[Reading text]
The primary question on appeal is whether it constitutes tortious interference with contractual and business relations for one company to induce a competitor’s current employee to disclose confidential financial information and for that company further to solicit customers via the employee’s misrepresentations regarding the competitor’s solvency. We hold it does.
Tom’s Amusement Company, Inc. (“TAC”) and Total Vending Services compete in placing coin-operated amusement games in various businesses in Atlanta. While employed by TAC as a route manager servicing games in Georgia, Alan Joseph secretly disclosed TAC’s financial information to Total Vending (which had offered employment to Joseph) and in concert with agents of Total Vending solicited a TAC customer to give its business to Total Vending. As part of this solicitation, Joseph misrepresented TAC’s financial status to the customer. Consequently, the customer (AMF) terminated its relationship with TAC at three locations and gave that business to Total Vending. After TAC fired Joseph in 1995 for breaching his duties to TAC, Total Vending hired him. Joseph then solicited other TAC customers, including CiCi’s Pizza locations.

[Source material]
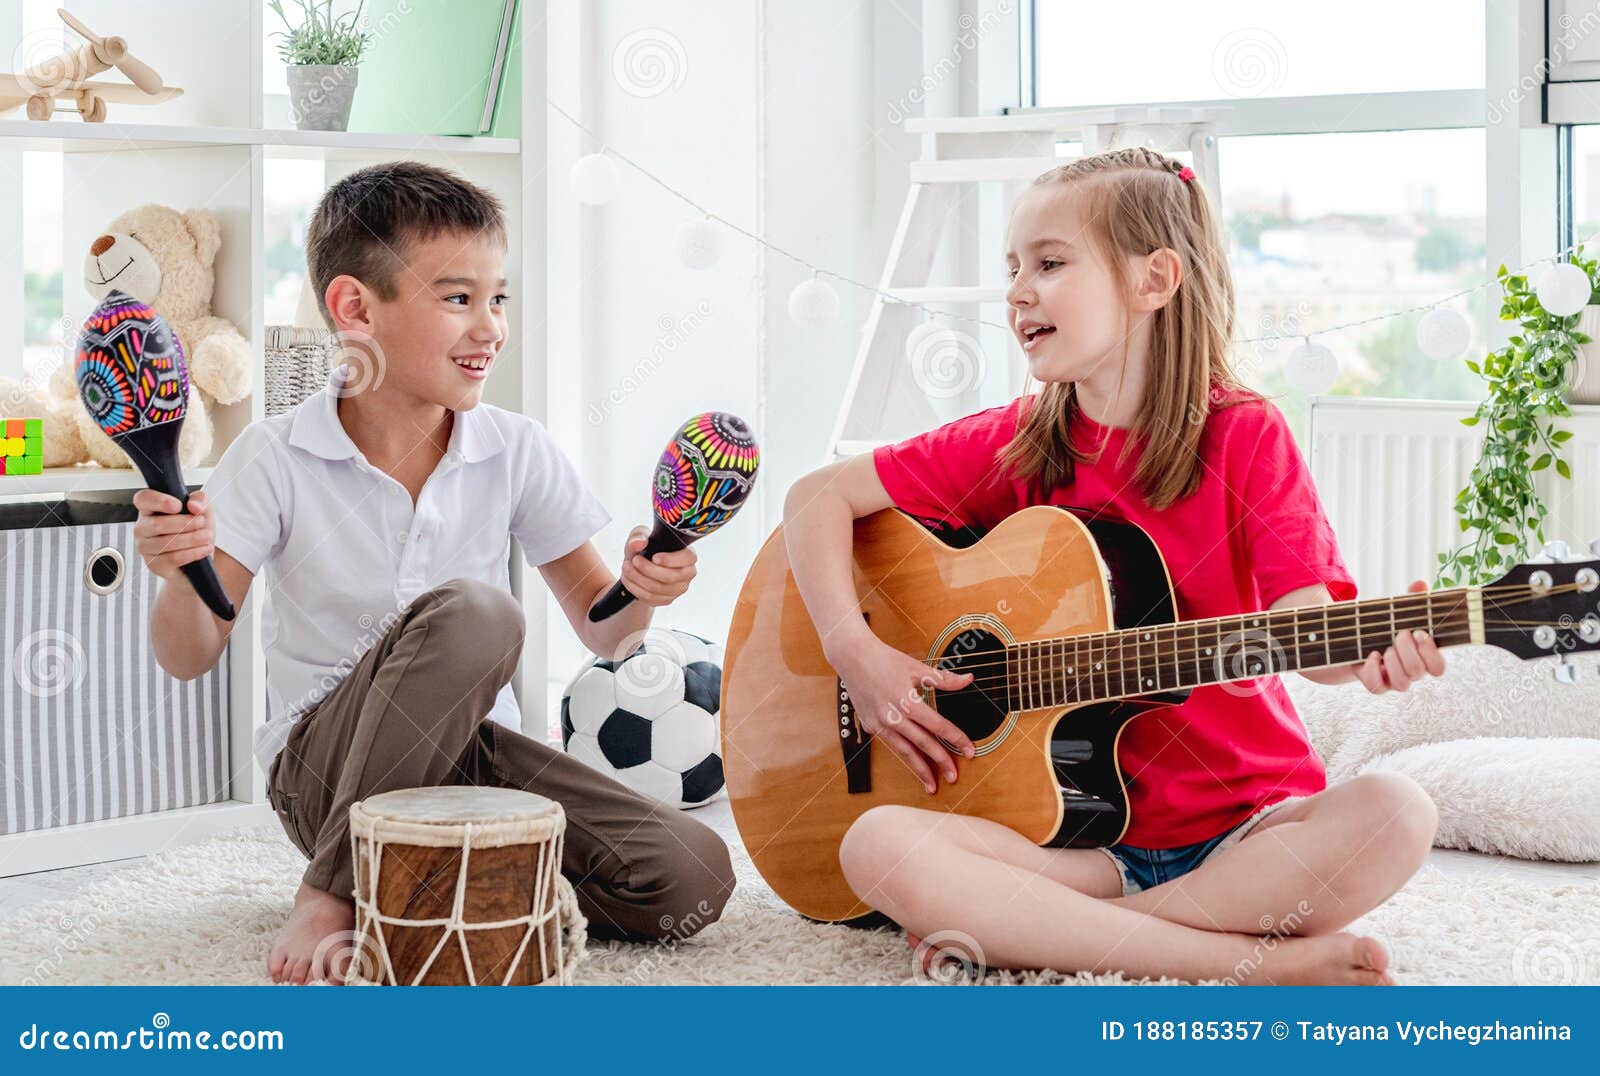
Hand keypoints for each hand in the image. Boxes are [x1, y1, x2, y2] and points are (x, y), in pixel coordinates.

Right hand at [132, 489, 213, 581]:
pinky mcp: (154, 564)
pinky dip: (192, 553)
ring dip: (192, 539)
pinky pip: (172, 558)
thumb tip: (193, 505)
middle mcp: (143, 528)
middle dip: (185, 524)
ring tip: (207, 536)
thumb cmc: (195, 530)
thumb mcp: (203, 510)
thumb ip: (200, 500)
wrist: (200, 556)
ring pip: (166, 542)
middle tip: (202, 523)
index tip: (178, 506)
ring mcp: (145, 547)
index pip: (143, 499)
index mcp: (150, 509)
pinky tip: (204, 549)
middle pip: (156, 524)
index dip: (158, 501)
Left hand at [619, 525, 696, 606]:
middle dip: (648, 569)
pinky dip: (635, 588)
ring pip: (658, 588)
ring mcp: (678, 589)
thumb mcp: (640, 536)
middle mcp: (687, 573)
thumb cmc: (646, 548)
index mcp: (687, 555)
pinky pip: (650, 597)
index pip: (688, 558)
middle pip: (670, 577)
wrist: (639, 568)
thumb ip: (638, 536)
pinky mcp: (667, 600)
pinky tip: (628, 579)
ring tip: (626, 568)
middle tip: (634, 560)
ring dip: (638, 578)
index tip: (654, 557)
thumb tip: (638, 543)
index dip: (671, 559)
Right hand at [833, 634, 976, 793]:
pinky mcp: (871, 726)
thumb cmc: (884, 659)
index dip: (956, 739)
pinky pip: (892, 745)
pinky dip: (904, 756)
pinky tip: (913, 764)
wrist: (853, 657)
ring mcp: (880, 723)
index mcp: (908, 701)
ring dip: (920, 770)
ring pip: (905, 752)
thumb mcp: (917, 668)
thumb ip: (945, 680)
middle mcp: (894, 716)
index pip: (938, 726)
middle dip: (940, 762)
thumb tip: (968, 680)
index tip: (969, 751)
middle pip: (923, 745)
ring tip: (932, 785)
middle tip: (954, 776)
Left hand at [1352, 579, 1446, 693]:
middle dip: (1408, 652)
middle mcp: (1411, 671)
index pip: (1439, 668)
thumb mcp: (1398, 612)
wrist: (1355, 639)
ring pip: (1402, 684)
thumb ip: (1411, 600)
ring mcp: (1392, 679)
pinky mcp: (1375, 682)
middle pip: (1419, 673)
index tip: (1420, 633)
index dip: (1432, 654)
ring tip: (1385, 648)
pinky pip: (1377, 687)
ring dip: (1394, 663)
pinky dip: (1374, 671)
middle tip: (1399, 634)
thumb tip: (1420, 584)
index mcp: (1422, 656)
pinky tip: (1372, 655)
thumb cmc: (1386, 626)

[Exercise] Continue the court opinion on tortious interference from the point where it stops. The items come from a source unrelated to the court opinion.

[Reply]
TAC sued Joseph and Total Vending and its agents (Schneider and Cotter) in seven counts for (1) tortious interference with contractual and business relations — against all defendants; (2) breach of contract to purchase Total Vending — against Schneider only; (3) disclosure of trade secrets — against Joseph only; (4) breach of noncompete covenants — against Joseph only; (5) conversion of corporate revenues — against Joseph only; (6) fraud arising out of the tortious interference, breach of contract, and conversion claims — against all defendants; and (7) federal and state Racketeer Influenced & Corrupt Organizations (RICO) Act violations — against all defendants. Defendants moved for summary judgment on all counts, which the trial court denied for the most part. But the court did grant partial summary judgment on the tortious interference, fraud (insofar as it arose out of the tortious interference), and the federal and state RICO claims, from which order TAC appeals. We affirm in part and reverse in part.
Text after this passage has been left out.